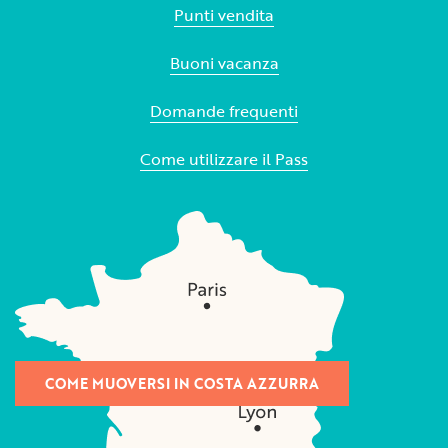
Punti vendita
Buoni vacanza
Domande frequenti
Come utilizzare il Pass
COME MUOVERSI IN COSTA AZZURRA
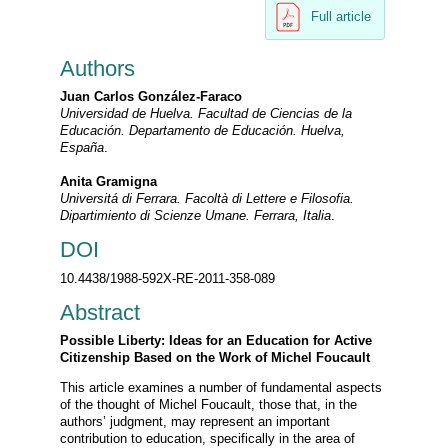
Full article
Authors
Juan Carlos González-Faraco
Universidad de Huelva. Facultad de Ciencias de la
Educación. Departamento de Educación. Huelva,
España
.
Anita Gramigna
Universitá di Ferrara. Facoltà di Lettere e Filosofia.
Dipartimiento di Scienze Umane. Ferrara, Italia
.
DOI
10.4438/1988-592X-RE-2011-358-089
Abstract
Possible Liberty: Ideas for an Education for Active
Citizenship Based on the Work of Michel Foucault
This article examines a number of fundamental aspects
of the thought of Michel Foucault, those that, in the
authors’ judgment, may represent an important
contribution to education, specifically in the area of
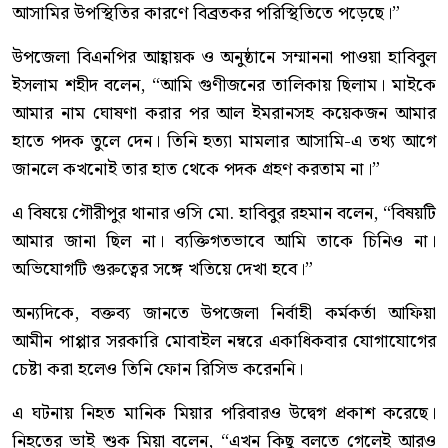
আসামির উপস্থিতির কারণে বিব্রতকর পরিস্থিতিতে পড়েছে।”
উপজেলা বিএনপির আহ্বায়ক ও অনুষ্ঠানে সম্মাননা পাওয়া হাবিবুল
ইসলাম শহীদ বলেন, “আমি গুণীজনের তালিকায় ছিলাম। মাইকে
আমার নাম ঘোষণা করার পর আল ইমরানসহ কয়েকজন আমার
হাতে পদক তুলে দেন। তিনি হত্যা মামলার আসামি-এ তথ্য আগে
জানলে কখনোই তার হাত থেকে পদক গ্রহণ করতাম না।”
এ বিষয়ে গৌরীপুর থানার ওসি মো. হাবিবুর রহমান বলেন, “বিষয়টি
আমার জানা ছিল না। ব্যক্তিগতভাবে আমি তাকে চিনিও না।
অভিযোগটি গুরুত্বের সঙ্গে খতিয়ে দেখা হবে।”
অন্যদিকে, বক্তব্য জানতে উপজেলা নির্বাহী কর্মকর্তা আফিয়া
আমীন পাপ্পার সরকারি মোবাইল নম্বরে একাধিকবার যোগাযোগের
চেষ্টা করা হলেও তিনি ফোন রিসিভ করেননি।
এ ঘটনায় নিহত মানিক মিয়ার পরিবারও উদ্বেগ প্রকাশ করেছে।
নিহতের ভাই শুক মিয়া বলেন, “এখন কিছু বলতে গেলেই আরও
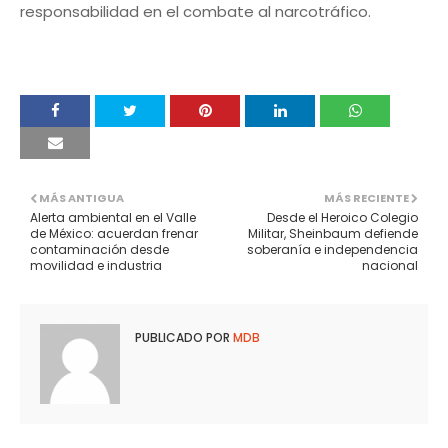
responsabilidad en el combate al narcotráfico.
MÁS ANTIGUA
MÁS RECIENTE
Alerta ambiental en el Valle
Desde el Heroico Colegio
de México: acuerdan frenar
Militar, Sheinbaum defiende
contaminación desde
soberanía e independencia
movilidad e industria
nacional
PUBLICADO POR
MDB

• • • • •

EXERCISE:
Of the lines above, copy each that contains "Foucault".

TASK RESPONSE:
Citizenship Based on the Work of Michel Foucault
of the thought of Michel Foucault, those that, in the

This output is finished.